Data extracted from a collection:
══════════
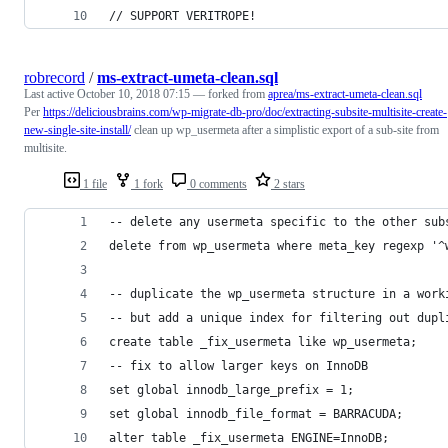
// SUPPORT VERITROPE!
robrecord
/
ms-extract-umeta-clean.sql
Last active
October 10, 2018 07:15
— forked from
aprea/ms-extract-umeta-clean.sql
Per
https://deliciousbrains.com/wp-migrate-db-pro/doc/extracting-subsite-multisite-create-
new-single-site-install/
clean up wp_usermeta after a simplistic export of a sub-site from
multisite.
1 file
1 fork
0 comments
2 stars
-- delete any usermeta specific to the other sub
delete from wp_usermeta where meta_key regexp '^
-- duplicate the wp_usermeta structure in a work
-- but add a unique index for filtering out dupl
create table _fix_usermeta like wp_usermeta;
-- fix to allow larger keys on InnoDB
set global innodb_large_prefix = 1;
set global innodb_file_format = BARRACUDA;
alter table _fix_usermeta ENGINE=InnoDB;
══════════
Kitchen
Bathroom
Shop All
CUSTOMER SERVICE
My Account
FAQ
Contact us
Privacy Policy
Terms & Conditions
══════════
--- INSTRUCTION ---
Set down only the lines above that fall between the line holding "set global innodb_file_format = BARRACUDA;" and the line holding "alter table _fix_usermeta ENGINE=InnoDB;", inclusive, keeping each exact.

--- ANSWER BELOW ---
set global innodb_file_format = BARRACUDA;
alter table _fix_usermeta ENGINE=InnoDB;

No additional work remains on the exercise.